To-do item a -
Put every line of the chart interpretation entries into a Markdown table with the columns Row and Line, skipping blank lines and leaving out the pictures.

+++ Extract +++

Books to Die For
Page 29
Marcia Muller has authored more than thirty-five novels, three of them in collaboration with her husband, Bill Pronzini. Together, the Mulzinis—as their friends call them—have coedited a dozen short-story anthologies and a five-pound nonfiction book on the genre, which can also be used as a doorstop. In 2005 Muller was named a Grand Master, the highest award of the Mystery Writers of America. Pronzini was given the same honor in 2008, making them the only living couple to share the title (Ross Macdonald and Margaret Millar were similarly honored). The Mulzinis live in Sonoma County, California, in a house full of cats and books. Muller’s next Sharon McCone novel, Looking for Yesterday, will be published by Grand Central Publishing in October 2012. Visit her online at www.marciamuller.com.
The Friends of Eddie Coyle
by George V. Higgins (1970)
ELMORE LEONARD
* * *
George V. Higgins (1939–99), sometimes referred to as the “Balzac of Boston”—although he would probably have preferred a comparison to Dickens—was a lawyer, academic, columnist, and author. He was a prosecuting attorney in the Organized Crime Section of the Massachusetts Attorney General’s office before turning to private practice, and his pursuit of mobsters and lowlifes lent a particular pungency to his fictional portrayals of their kind. Unfortunately, he was probably cursed by the fact that his first novel, The Friends of Eddie Coyle, was his best. Despite writing many others, he struggled to escape Eddie’s shadow. His 1990 book On Writing is honest about the writer’s trade to the point of being depressing, and is probably better read after one has become a published writer, rather than before.

+++

To-do item b -
Based on the excerpt, why was George V. Higgins probably cursed as a novelist?

+++ Data for this exercise +++

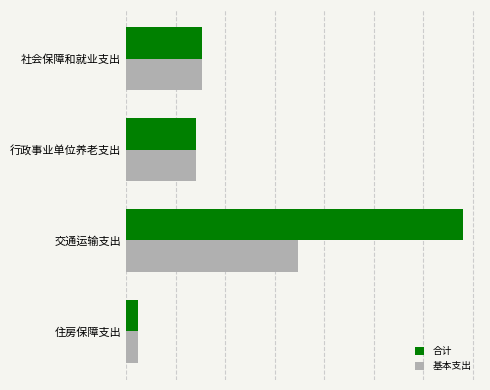

List the series in order of their peak value, lowest first.

基本支出, 合计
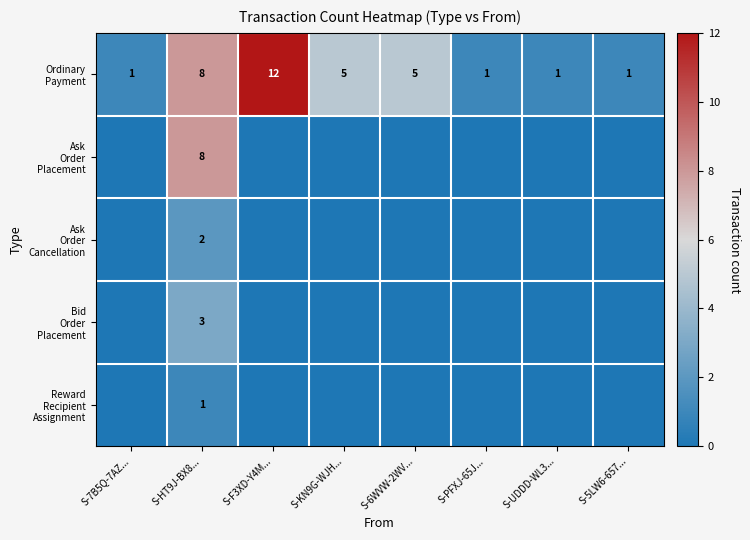

What is the total value across all series at S-HT9J-BX8...?

22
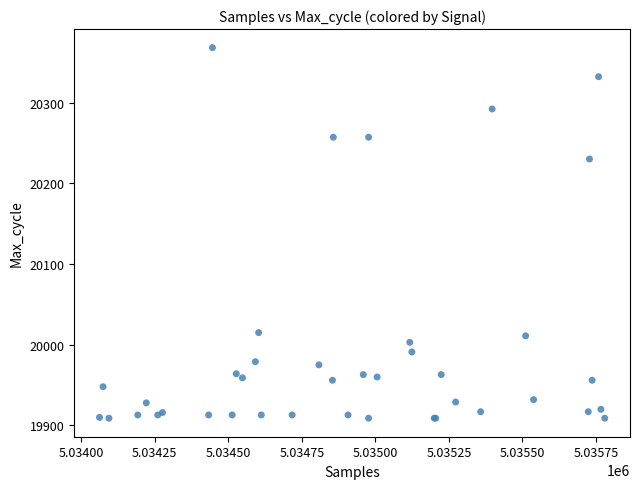

What Y value in the scatter plot is closest to 20138?

20230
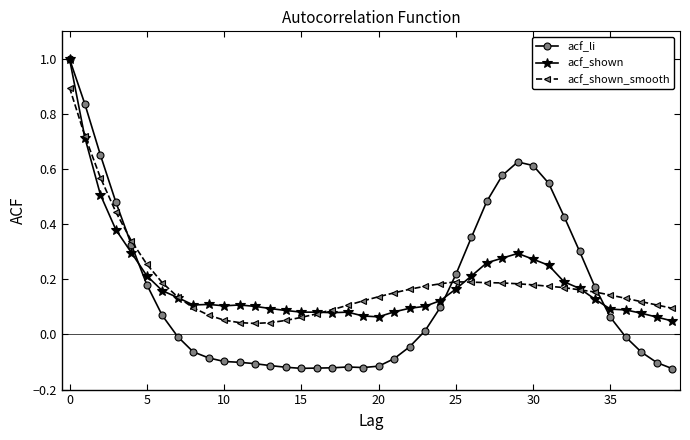

True or false: acf_shown has more than 2 interior local peaks.

True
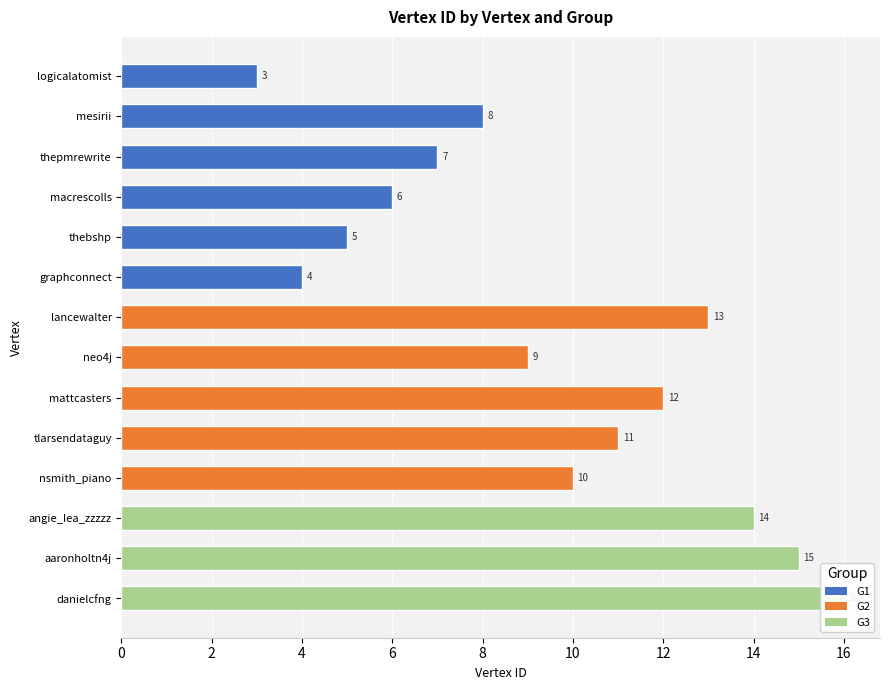

Count the number of data series in this chart.

1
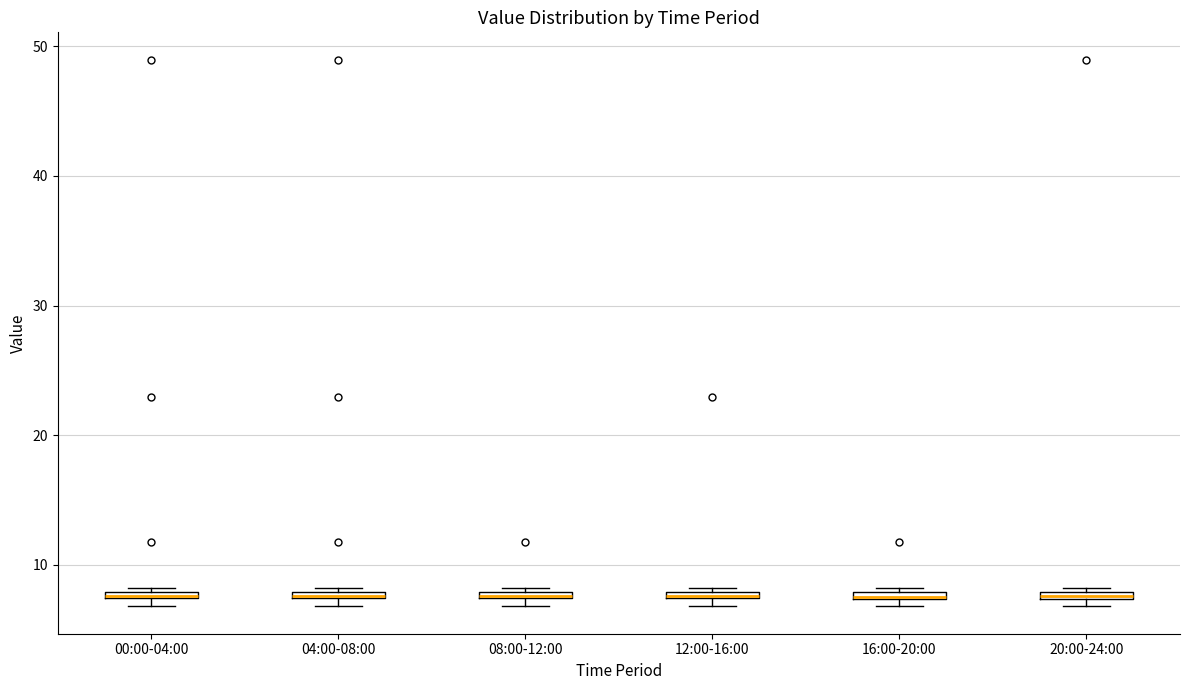

Where is the upper edge of the box for 08:00-12:00 on the y-axis? The values are not printed on the chart, so give them approximately, as read against the axis.

8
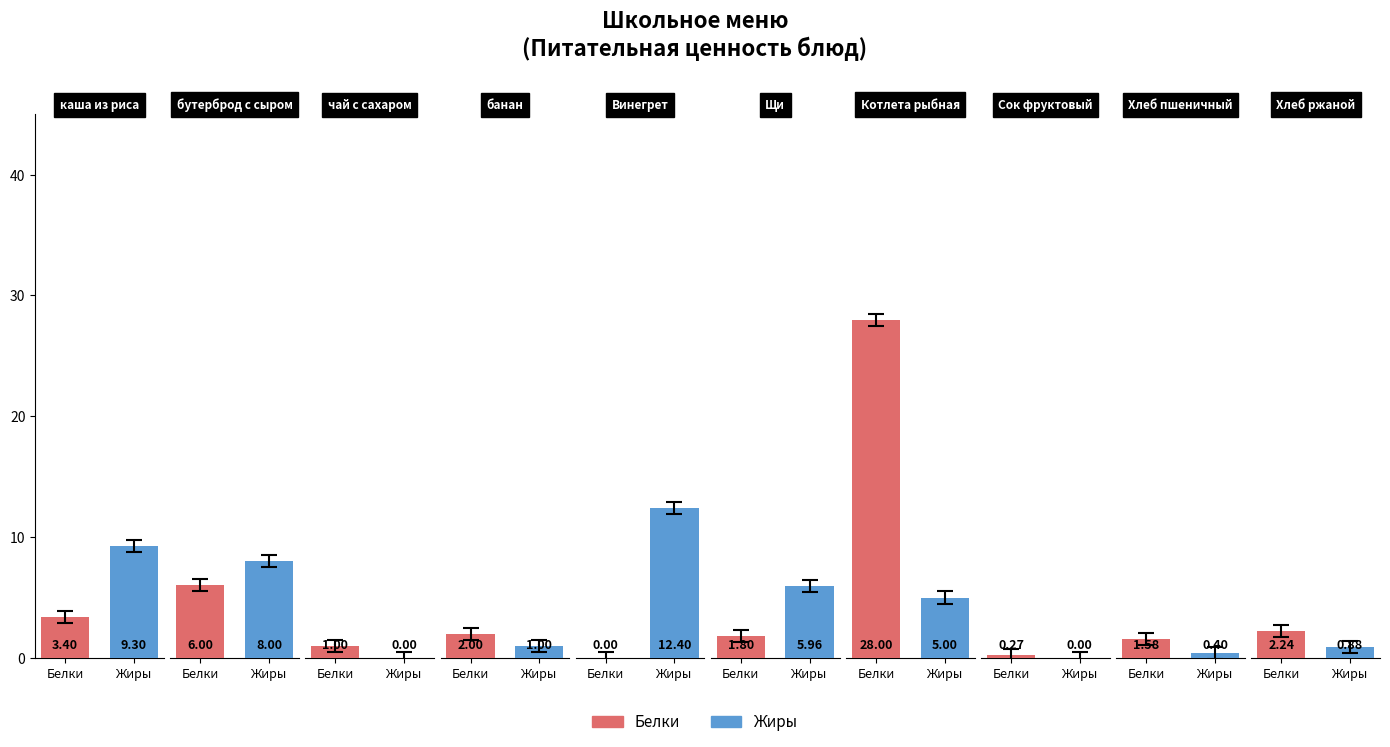

How many distinct data groups are displayed?

2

+++

Exercise solution a -
| Row | Line |
|---|---|
| 1 | List the series in order of their peak value, lowest first. |
| 2 | 基本支出, 合计 |
| 3 | What is the total value across all series at S-HT9J-BX8...? |
| 4 | 22 |
| 5 | What Y value in the scatter plot is closest to 20138? |
| 6 | 20230 |
| 7 | True or false: acf_shown has more than 2 interior local peaks. |
| 8 | True |
| 9 | Count the number of data series in this chart. |
| 10 | 1 |
| 11 | Where is the upper edge of the box for 08:00-12:00 on the y-axis? The values are not printed on the chart, so give them approximately, as read against the axis. |
| 12 | 8 |
| 13 | How many distinct data groups are displayed? |
| 14 | 2 |

Exercise solution b -
His first novel, The Friends of Eddie Coyle, was his best. Despite writing many others, he struggled to escape Eddie's shadow.